Indeed, this year has been full of unexpected weather events, and the negative consequences have affected us as well. For instance, the biggest damage we suffered was in our sunflower plantations, which were completely ruined. There was also damage to beans and especially to grapes, which is equally unfortunate.

We understand that agriculture is a risky sector, and we normally operate with limited reserves. However, I believe that despite the damages, we will manage this season very well.

Our best option is to adjust everything according to the seasonal production. We offer items on our menu only as long as we have our own produce. For example, we offer cherries only until we have our own harvest; after that, no longer, without being influenced by the market. Meanwhile, there's also another very positive aspect.

We still have local agricultural products, at very good prices, and even in some cases humorous, so within this flexibility, we have the opportunity to offer good prices to clients and to have a profit that guarantees the continuation of our investments.

How is the situation regarding meat and dairy products, given that the figures indicate that livestock farming is not in its best days?

Meat and dairy products are a global issue. Prices have increased in this sector, especially labor costs, which have reached European standards.

The rise in costs, both here and worldwide, is inevitable. This is the moment for us to focus on local production and its growth, rather than foreign products. +I believe we have a good profit margin, and with the tourist influx we have, there is room to be sustainable.

What are your expectations for the sector's performance this year?

Considering that this year has started very well from the beginning and a large influx is expected in July-August-September, I believe that overall, the whole year will be very good.

Those who are organized will reap the rewards. One of the issues this year was the labor force hemorrhage in spring, but it seems to have been mitigated.

Do you work more with individuals or organized groups of tourists?

We lean more towards individuals and small groups as this format fits better with agrotourism. In this form, we handle the service better and offer a more immersive experience for the client.

The feedback we've received has been very positive, and we've tried to facilitate access to information for our visitors, utilizing what the Shijaku and Durrës areas offer for tasting and visiting.

This is a way to increase tourists' spending in the area and also provide a more comprehensive and enjoyable package.
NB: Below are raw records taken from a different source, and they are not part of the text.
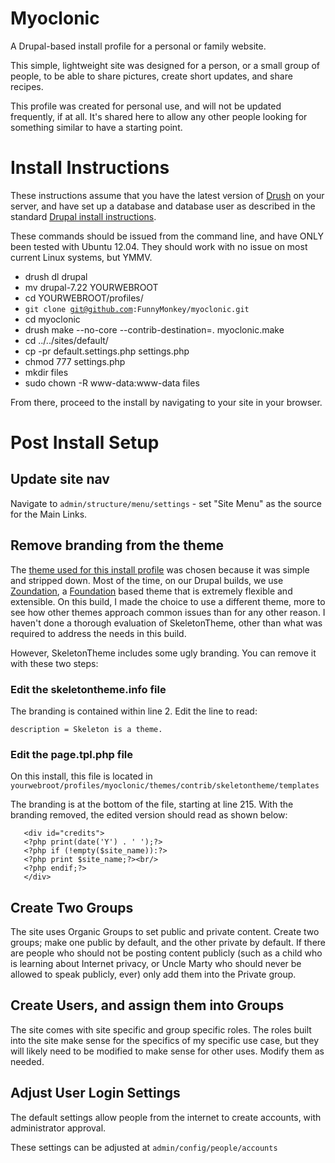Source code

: Myoclonic
=========

A Drupal-based install profile for a personal or family website.

This simple, lightweight site was designed for a person, or a small
group of people, to be able to share pictures, create short updates,
and share recipes.

This profile was created for personal use, and will not be updated
frequently, if at all. It's shared here to allow any other people
looking for something similar to have a starting point.

Install Instructions
====================

These instructions assume that you have the latest version of <a href="https://drupal.org/project/drush">Drush</a> on your server, and have set up a database and database user as described in the standard <a href="https://drupal.org/documentation/install/create-database">Drupal install instructions</a>.

These commands should be issued from the command line, and have ONLY been tested with Ubuntu 12.04. They should work with no issue on most current Linux systems, but YMMV.

* drush dl drupal
* mv drupal-7.22 YOURWEBROOT
* cd YOURWEBROOT/profiles/
* <code>git clone git@github.com:FunnyMonkey/myoclonic.git</code>
* cd myoclonic
* drush make --no-core --contrib-destination=. myoclonic.make
* cd ../../sites/default/
* cp -pr default.settings.php settings.php
* chmod 777 settings.php 
* mkdir files
* sudo chown -R www-data:www-data files

From there, proceed to the install by navigating to your site in your browser.

Post Install Setup
==================

Update site nav
---------------

Navigate to <code>admin/structure/menu/settings</code> - set "Site Menu" as the source for the Main Links.

Remove branding from the theme
------------------------------

The <a href="https://drupal.org/project/skeletontheme">theme used for this install profile</a> was chosen because it was simple and stripped down. Most of the time, on our Drupal builds, we use <a href="https://drupal.org/project/zoundation">Zoundation</a>, a <a href="http://foundation.zurb.com/">Foundation</a> based theme that is extremely flexible and extensible. On this build, I made the choice to use a different theme, more to see how other themes approach common issues than for any other reason. I haven't done a thorough evaluation of SkeletonTheme, other than what was required to address the needs in this build.

However, SkeletonTheme includes some ugly branding. You can remove it with these two steps:

### Edit the skeletontheme.info file

The branding is contained within line 2. Edit the line to read:

<code>description = Skeleton is a theme.</code>

### Edit the page.tpl.php file

On this install, this file is located in <code>yourwebroot/profiles/myoclonic/themes/contrib/skeletontheme/templates</code>

The branding is at the bottom of the file, starting at line 215. With the branding removed, the edited version should read as shown below:

       <div id="credits">
       <?php print(date('Y') . ' ');?>
       <?php if (!empty($site_name)):?>
       <?php print $site_name;?><br/>
       <?php endif;?>
       </div>


Create Two Groups
-----------------

The site uses Organic Groups to set public and private content. Create two groups; make one public by default, and the other private by default. If there are people who should not be posting content publicly (such as a child who is learning about Internet privacy, or Uncle Marty who should never be allowed to speak publicly, ever) only add them into the Private group.

Create Users, and assign them into Groups
-----------------------------------------

The site comes with site specific and group specific roles. The roles built into the site make sense for the specifics of my specific use case, but they will likely need to be modified to make sense for other uses. Modify them as needed.

Adjust User Login Settings
--------------------------

The default settings allow people from the internet to create accounts, with administrator approval. 

These settings can be adjusted at <code>admin/config/people/accounts</code>
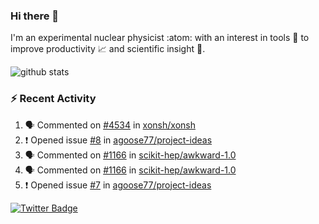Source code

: ### Hi there 👋 

I'm an experimental nuclear physicist :atom: with an interest in tools :wrench: to improve productivity :chart_with_upwards_trend: and scientific insight :telescope:.

![github stats](https://github-readme-stats.vercel.app/api?username=agoose77&show_icons=true&hide_rank=true&hide_title=true&bg_color=30,e76445,904e95&text_color=efe3ec&icon_color=efe3ec)
<!--
**agoose77/agoose77** is a ✨ _special_ ✨ repository because its `README.md` (this file) appears on your GitHub profile.

Here are some ideas to get you started:

- 🔭 I’m currently working on ...
- 🌱 I’m currently learning ...
- 👯 I’m looking to collaborate on ...
- 🤔 I’m looking for help with ...
- 💬 Ask me about ...
- 📫 How to reach me: ...
- 😄 Pronouns: ...
- ⚡ Fun fact: ...
-->

### :zap: Recent Activity
<!--START_SECTION:activity-->
1. 🗣 Commented on [#4534](https://github.com/xonsh/xonsh/issues/4534) in [xonsh/xonsh](https://github.com/xonsh/xonsh)
2. ❗️ Opened issue [#8](https://github.com/agoose77/project-ideas/issues/8) in [agoose77/project-ideas](https://github.com/agoose77/project-ideas)
3. 🗣 Commented on [#1166](https://github.com/scikit-hep/awkward-1.0/issues/1166) in [scikit-hep/awkward-1.0](https://github.com/scikit-hep/awkward-1.0)
4. 🗣 Commented on [#1166](https://github.com/scikit-hep/awkward-1.0/issues/1166) in [scikit-hep/awkward-1.0](https://github.com/scikit-hep/awkward-1.0)
5. ❗️ Opened issue [#7](https://github.com/agoose77/project-ideas/issues/7) in [agoose77/project-ideas](https://github.com/agoose77/project-ideas)
<!--END_SECTION:activity-->


[![Twitter Badge](https://img.shields.io/twitter/follow/agoose77?style=flat-square&logo=Twitter&logoColor=white&color=cornflowerblue)](https://twitter.com/agoose77)
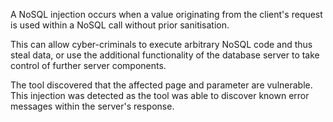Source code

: A NoSQL injection occurs when a value originating from the client's
request is used within a NoSQL call without prior sanitisation.

This
can allow cyber-criminals to execute arbitrary NoSQL code and thus
steal data, or use the additional functionality of the database server
to take control of further server components.

The tool discovered that
the affected page and parameter are vulnerable. This injection was
detected as the tool was able to discover known error messages within
the server's response.
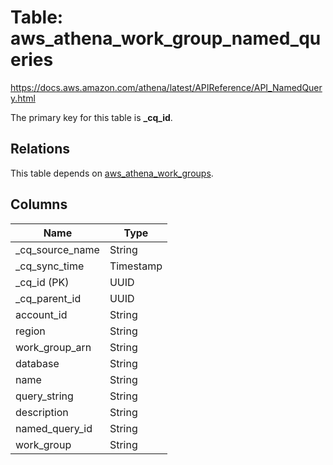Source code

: # Table: aws_athena_work_group_named_queries

https://docs.aws.amazon.com/athena/latest/APIReference/API_NamedQuery.html

The primary key for this table is **_cq_id**.

## Relations

This table depends on [aws_athena_work_groups](aws_athena_work_groups.md).

## Columns

| Name          | Type          |
| ------------- | ------------- |
|_cq_source_name|String|
|_cq_sync_time|Timestamp|
|_cq_id (PK)|UUID|
|_cq_parent_id|UUID|
|account_id|String|
|region|String|
|work_group_arn|String|
|database|String|
|name|String|
|query_string|String|
|description|String|
|named_query_id|String|
|work_group|String|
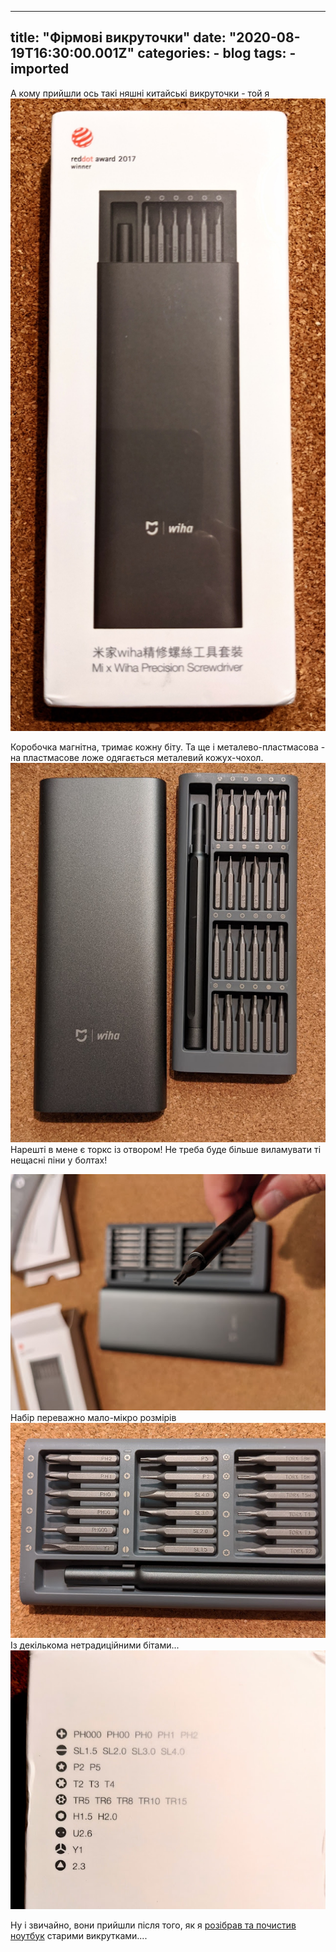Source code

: 
---
title: "Фірмові викруточки"
date: "2020-08-19T16:30:00.001Z"
categories:
    - blog
tags:
    - imported
---

А кому прийшли ось такі няшні китайські викруточки \- той я![![](thumb_00.jpg)](img00.jpg)  
  
Коробочка магнітна, тримає кожну біту. Та ще і металево\-пластмасова \- на пластмасове ложе одягається металевий кожух\-чохол.[![](thumb_01.jpg)](img01.jpg)Нарешті в мене є торкс із отвором! Не треба буде більше виламувати ті нещасні піни у болтах!

  
[![](thumb_02.jpg)](img02.jpg)Набір переважно мало\-мікро розмірів[![](thumb_03.jpg)](img03.jpg)  
Із декількома нетрадиційними бітами...[![](thumb_04.jpg)](img04.jpg)  
  
Ну і звичайно, вони прийшли після того, як я [розібрав та почистив ноутбук](https://p.disfinder.com/2020/07/blog-post_30.html) старими викрутками.... 
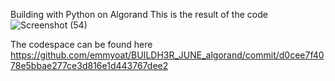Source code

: Building with Python on Algorand
This is the result of the code![Screenshot (54)](https://github.com/emmyoat/BUILDH3R_JUNE_/assets/120312489/24722bb7-b60a-4c6b-bf85-53ae8afe349e)


The codespace can be found here https://github.com/emmyoat/BUILDH3R_JUNE_algorand/commit/d0cee7f4078e5bbae277ce3d816e1d443767dee2
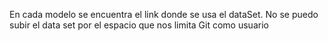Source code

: En cada modelo se encuentra el link donde se usa el dataSet. No se puedo subir el data set por el espacio que nos limita Git como usuario
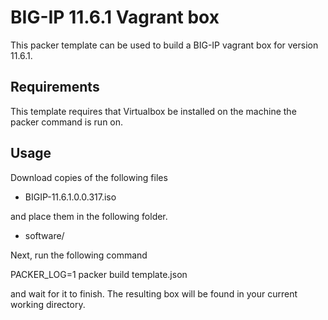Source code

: # BIG-IP 11.6.1 Vagrant box

This packer template can be used to build a BIG-IP vagrant box for version
11.6.1.

## Requirements

This template requires that Virtualbox be installed on the machine the packer
command is run on.

## Usage

Download copies of the following files

  * BIGIP-11.6.1.0.0.317.iso

and place them in the following folder.

  * software/

Next, run the following command

  PACKER_LOG=1 packer build template.json

and wait for it to finish. The resulting box will be found in your current
working directory.
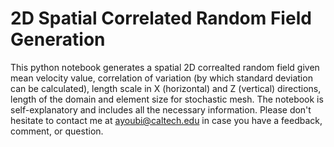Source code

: # 2D Spatial Correlated Random Field Generation

This python notebook generates a spatial 2D correalted random field given mean velocity value, correlation of variation (by which standard deviation can be calculated), length scale in X (horizontal) and Z (vertical) directions, length of the domain and element size for stochastic mesh. The notebook is self-explanatory and includes all the necessary information. Please don't hesitate to contact me at ayoubi@caltech.edu in case you have a feedback, comment, or question.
What is your focus going forward?

At the moment, we are focused on managing the tourist influx and making minor adjustments.

Towards the end of the year, we might implement some structural additions, as our current focus is on production.

Do you see similar models being implemented in the area where your agrotourism operates?

Any investment in the area is positive, and I believe there is room for everyone. Shijaku itself is turning into an important agrotourism zone, and everyone can stand out by offering their best.

The products offered, service quality, and hospitality are elements that create opportunities for anyone who appreciates them.